Fails criterion three: "AI rarely surfaces the company's engineering content." A reader nods and then asks the only question that matters -- so what would we do? -- and the statement has no answer built into it. It does not say whether the content does not exist, exists but is not being cited, or exists and is cited but outranked by a competitor. Three completely different actions hide behind the same sentence.

Passes criterion three: "For staff-engineer discovery queries, the company's functional engineering content exists but is not appearing in AI synthesis; the cited technical surfaces are third-party community threads instead. Category: citation-source mismatch -- the company publishes into surfaces AI is not reading for this persona." Now the reader knows the direction: the issue is not absence of content, it is a mismatch between where the content lives and where AI reads. That is a different project than writing more content, and naming the category is what makes the difference visible.

The Line Between a Finding and an Observation

Put the three criteria together and a clean line appears. An observation is something true about the AI surface. A finding is something specific, evidenced, and actionable. Most of what surfaces during analysis starts life as an observation; the work of the Diagnostic is to push each one across the line or set it aside.

The line matters most at the moment of circulation. When a CHRO forwards a report to a CMO or presents two slides of it to a board, every item on the page is going to be read by someone whose instinct is to test it. An observation invites the response "interesting, but is that actually true, and what would we even do?" A finding has already answered both halves of that question on the page. The report survives the room because each item was built to.

This is also why the count is what it is. The Diagnostic commits to surfacing at least 10 material findings, and the commitment is to findings -- items that clear all three criteria -- not to observations padded into a deck. Every Diagnostic Report includes a Finding Audit Appendix that numbers each finding and enumerates how it satisfies the three criteria, so the buyer never has to interpret the definition or adjudicate the count. It is presented in the deliverable, finding by finding.

Why the Bar Is Published

There is a reason to write the definition down in public rather than hold it as internal craft. Publishing the bar does two things at once.

First, it lets a buyer audit the deliverable against a standard that existed before the report was written. The criteria are not retrofitted to whatever the analysis happened to produce. They are fixed in advance, applied uniformly, and shown in the appendix. A buyer can check the work.

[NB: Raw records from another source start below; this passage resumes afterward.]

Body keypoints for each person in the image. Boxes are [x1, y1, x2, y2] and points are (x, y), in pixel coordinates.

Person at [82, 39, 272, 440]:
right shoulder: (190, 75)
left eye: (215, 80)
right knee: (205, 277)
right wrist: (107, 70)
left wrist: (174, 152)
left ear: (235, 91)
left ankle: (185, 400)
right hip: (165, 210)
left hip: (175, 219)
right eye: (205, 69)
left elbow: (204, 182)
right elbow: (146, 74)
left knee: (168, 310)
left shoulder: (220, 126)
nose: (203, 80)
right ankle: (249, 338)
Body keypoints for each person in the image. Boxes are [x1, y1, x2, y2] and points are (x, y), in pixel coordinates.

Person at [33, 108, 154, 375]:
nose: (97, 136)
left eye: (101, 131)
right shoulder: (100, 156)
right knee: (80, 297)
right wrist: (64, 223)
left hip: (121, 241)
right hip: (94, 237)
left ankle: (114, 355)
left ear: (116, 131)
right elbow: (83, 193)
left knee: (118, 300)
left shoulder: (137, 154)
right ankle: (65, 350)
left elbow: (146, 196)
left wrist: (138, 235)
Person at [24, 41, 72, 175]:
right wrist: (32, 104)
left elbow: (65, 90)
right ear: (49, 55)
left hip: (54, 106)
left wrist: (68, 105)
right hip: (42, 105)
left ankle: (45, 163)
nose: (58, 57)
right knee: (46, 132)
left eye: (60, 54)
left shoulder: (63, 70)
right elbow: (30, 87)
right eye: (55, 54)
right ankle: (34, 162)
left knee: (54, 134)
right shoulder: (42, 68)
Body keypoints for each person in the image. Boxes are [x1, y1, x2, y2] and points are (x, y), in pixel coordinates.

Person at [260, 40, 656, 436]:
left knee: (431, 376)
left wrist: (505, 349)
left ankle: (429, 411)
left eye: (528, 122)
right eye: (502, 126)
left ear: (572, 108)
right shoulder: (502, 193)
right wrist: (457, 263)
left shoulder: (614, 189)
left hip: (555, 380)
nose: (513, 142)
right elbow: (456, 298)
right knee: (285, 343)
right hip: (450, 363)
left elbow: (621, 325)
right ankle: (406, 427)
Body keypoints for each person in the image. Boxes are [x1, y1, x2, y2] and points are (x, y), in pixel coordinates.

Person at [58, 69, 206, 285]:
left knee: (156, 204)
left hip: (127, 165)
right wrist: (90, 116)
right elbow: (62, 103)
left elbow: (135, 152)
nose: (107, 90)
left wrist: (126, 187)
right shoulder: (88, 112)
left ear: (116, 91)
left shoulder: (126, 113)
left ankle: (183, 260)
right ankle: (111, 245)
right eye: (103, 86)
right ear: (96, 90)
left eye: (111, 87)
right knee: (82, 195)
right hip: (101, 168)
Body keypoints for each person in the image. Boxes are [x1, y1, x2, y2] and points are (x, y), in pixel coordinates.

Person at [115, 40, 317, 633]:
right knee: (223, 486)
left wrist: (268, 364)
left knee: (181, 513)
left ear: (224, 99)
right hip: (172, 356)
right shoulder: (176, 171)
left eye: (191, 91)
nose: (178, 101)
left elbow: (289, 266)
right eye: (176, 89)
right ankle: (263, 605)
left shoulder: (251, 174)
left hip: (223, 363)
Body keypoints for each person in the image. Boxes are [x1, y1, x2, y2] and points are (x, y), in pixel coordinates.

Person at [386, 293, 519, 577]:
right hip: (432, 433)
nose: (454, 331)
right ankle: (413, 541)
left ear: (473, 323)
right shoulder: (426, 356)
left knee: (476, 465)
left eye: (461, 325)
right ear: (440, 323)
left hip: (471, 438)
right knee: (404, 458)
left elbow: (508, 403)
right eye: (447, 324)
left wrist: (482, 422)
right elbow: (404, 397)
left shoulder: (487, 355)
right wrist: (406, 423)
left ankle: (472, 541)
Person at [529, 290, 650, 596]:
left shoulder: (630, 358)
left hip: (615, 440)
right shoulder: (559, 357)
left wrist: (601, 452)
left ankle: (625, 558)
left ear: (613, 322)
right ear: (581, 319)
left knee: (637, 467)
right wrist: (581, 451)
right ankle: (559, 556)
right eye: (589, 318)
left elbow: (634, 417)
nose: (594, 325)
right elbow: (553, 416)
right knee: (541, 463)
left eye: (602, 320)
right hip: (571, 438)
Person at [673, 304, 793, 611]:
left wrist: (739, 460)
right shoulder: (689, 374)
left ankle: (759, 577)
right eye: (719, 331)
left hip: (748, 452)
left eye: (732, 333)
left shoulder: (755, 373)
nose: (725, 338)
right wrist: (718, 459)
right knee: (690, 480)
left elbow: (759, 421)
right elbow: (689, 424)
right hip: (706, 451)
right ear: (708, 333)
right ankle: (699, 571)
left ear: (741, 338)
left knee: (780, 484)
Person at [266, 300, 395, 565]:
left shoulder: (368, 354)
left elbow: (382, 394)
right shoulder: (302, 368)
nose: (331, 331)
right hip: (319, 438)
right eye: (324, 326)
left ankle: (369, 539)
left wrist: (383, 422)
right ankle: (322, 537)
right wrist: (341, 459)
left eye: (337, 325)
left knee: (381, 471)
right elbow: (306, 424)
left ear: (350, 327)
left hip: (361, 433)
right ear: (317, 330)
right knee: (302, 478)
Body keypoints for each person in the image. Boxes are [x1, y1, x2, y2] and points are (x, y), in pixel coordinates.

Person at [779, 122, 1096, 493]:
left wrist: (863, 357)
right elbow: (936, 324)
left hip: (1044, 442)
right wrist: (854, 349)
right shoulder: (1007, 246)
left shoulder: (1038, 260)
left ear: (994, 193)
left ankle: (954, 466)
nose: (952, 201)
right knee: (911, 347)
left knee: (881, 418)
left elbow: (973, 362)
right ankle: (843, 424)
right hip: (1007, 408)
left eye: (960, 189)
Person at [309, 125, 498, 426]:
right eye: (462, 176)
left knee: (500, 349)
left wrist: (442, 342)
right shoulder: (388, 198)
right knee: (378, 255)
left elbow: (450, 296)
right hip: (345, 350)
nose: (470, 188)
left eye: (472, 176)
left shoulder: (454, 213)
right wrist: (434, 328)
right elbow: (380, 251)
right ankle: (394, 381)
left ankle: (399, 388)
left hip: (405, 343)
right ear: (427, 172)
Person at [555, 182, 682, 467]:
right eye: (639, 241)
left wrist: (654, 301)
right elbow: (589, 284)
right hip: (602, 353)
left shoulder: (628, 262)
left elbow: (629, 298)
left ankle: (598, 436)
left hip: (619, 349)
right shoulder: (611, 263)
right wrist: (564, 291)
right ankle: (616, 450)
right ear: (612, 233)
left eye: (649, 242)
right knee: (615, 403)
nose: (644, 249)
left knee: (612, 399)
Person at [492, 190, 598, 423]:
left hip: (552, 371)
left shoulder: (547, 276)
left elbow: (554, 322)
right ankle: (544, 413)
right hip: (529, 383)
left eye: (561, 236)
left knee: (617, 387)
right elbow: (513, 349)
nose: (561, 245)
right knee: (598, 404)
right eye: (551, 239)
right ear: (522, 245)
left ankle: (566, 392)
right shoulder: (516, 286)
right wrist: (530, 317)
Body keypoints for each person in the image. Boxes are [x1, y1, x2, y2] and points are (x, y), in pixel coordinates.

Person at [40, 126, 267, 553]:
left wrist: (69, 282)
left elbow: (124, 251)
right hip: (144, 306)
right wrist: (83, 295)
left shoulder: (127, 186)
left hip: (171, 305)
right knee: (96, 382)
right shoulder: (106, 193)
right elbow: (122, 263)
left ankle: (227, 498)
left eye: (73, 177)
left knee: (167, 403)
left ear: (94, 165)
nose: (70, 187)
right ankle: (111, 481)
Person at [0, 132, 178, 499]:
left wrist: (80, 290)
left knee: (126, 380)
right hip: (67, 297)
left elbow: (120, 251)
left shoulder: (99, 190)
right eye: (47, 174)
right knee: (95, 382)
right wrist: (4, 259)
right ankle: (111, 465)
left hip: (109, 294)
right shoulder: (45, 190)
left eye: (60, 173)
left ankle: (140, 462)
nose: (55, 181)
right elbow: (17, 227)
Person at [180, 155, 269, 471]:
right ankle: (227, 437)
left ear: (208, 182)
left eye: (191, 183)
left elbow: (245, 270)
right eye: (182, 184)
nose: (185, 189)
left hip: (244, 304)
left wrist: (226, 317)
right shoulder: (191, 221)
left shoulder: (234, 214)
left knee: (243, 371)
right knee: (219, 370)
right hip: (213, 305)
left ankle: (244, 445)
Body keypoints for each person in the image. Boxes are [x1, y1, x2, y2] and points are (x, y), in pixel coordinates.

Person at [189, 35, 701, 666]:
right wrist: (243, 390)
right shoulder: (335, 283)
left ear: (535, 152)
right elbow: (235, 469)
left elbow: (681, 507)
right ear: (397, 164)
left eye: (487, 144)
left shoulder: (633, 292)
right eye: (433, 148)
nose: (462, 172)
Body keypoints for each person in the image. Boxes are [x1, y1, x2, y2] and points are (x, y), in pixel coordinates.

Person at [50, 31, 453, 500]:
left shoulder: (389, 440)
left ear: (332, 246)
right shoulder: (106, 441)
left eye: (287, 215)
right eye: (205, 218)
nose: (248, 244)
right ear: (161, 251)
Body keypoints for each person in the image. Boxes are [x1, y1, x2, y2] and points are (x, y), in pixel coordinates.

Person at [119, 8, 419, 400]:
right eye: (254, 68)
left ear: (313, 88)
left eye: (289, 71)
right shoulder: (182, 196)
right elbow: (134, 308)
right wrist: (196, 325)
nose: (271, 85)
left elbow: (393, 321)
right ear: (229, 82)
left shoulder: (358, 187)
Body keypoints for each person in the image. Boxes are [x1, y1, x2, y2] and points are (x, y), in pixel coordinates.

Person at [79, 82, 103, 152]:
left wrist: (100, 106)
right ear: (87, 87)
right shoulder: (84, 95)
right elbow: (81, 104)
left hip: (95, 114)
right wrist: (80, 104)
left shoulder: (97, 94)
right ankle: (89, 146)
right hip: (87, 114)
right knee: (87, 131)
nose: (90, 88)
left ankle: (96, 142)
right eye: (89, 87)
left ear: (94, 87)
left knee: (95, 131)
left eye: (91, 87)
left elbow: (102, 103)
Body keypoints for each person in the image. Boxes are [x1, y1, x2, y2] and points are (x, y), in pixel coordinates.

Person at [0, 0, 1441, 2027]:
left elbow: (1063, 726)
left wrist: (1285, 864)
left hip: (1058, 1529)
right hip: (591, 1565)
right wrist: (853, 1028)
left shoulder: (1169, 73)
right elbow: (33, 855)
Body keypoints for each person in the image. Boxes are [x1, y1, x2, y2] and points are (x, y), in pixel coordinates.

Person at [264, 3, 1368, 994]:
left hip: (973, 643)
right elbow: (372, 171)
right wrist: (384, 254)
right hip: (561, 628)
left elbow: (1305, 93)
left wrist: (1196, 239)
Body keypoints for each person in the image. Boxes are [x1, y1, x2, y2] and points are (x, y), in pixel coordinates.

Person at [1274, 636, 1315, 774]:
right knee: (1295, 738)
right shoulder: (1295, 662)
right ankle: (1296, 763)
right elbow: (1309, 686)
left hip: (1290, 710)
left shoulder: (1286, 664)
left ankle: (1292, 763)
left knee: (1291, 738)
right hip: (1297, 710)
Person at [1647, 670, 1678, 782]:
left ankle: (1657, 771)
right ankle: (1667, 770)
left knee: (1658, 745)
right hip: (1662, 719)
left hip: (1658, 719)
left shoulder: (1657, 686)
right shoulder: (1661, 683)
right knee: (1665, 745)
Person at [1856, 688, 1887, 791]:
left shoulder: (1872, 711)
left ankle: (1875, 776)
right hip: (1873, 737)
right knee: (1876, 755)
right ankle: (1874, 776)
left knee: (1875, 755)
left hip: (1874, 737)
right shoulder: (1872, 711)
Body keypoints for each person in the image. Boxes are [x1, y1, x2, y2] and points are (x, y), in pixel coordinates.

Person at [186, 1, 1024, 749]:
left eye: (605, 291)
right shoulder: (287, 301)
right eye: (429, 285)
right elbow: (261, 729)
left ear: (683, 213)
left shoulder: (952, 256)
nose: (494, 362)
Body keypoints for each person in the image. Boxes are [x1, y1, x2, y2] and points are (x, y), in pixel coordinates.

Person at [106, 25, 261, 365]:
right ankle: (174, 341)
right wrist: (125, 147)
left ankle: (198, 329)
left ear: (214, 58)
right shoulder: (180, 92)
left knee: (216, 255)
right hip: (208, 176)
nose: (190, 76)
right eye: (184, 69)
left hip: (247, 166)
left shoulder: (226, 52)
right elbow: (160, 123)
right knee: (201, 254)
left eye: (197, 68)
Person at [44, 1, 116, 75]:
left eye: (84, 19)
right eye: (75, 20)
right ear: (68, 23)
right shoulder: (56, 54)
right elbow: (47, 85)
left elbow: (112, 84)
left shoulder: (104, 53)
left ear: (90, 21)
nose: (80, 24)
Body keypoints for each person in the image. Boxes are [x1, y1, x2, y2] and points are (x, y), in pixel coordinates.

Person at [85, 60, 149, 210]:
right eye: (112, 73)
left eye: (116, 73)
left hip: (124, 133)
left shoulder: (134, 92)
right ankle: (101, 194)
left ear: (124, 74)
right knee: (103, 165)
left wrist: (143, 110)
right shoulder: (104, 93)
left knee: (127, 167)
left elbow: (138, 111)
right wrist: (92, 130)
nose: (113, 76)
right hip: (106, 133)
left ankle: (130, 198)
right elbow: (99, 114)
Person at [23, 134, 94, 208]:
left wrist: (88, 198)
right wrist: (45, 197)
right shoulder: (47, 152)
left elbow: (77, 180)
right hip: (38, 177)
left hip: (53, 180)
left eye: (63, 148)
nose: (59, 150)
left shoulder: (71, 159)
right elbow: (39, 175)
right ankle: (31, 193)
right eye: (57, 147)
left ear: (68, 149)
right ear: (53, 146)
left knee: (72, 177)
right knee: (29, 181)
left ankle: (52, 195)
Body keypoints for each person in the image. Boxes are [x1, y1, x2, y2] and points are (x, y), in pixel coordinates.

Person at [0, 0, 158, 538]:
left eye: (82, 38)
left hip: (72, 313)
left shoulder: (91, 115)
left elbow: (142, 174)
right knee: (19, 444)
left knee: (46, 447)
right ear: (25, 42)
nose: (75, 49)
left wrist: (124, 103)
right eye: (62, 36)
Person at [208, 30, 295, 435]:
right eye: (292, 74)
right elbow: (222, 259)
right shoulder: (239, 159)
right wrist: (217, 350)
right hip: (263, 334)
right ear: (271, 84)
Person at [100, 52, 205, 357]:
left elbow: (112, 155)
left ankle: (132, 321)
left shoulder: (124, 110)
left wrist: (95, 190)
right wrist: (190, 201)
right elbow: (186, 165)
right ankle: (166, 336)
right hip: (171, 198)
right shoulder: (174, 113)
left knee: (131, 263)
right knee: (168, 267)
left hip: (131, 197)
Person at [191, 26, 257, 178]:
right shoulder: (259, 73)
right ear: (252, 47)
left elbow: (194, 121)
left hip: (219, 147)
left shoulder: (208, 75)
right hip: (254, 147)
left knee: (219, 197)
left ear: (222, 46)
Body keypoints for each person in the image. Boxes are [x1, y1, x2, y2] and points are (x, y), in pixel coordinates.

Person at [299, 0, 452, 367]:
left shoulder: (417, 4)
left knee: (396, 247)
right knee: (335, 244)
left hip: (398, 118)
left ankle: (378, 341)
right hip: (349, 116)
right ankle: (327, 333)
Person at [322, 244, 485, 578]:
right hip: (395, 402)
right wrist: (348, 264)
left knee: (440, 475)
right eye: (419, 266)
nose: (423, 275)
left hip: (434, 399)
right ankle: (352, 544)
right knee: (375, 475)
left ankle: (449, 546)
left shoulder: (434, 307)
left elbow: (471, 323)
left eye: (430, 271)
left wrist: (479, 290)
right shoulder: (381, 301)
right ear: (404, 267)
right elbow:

Second, it converts a soft promise into a hard one. The guarantee attached to the Diagnostic is specific: full refund if it surfaces fewer than 10 material findings. That sentence only means something if "material finding" means something, which is why the definition has to be precise, public, and applied the same way every time. A guarantee on a fuzzy noun is marketing. A guarantee on a defined noun is an obligation.

The bar is the product, in other words, as much as the report is. A buyer is not paying for ten statements about AI. A buyer is paying for ten items that each name a specific issue, carry captured evidence, and point at a remediation direction -- and for the discipline that keeps everything below that line out of the document.

That is what "material finding" means. Specific, evidenced, actionable. All three, every time, audited in the appendix, and counted against a number the buyer can hold us to.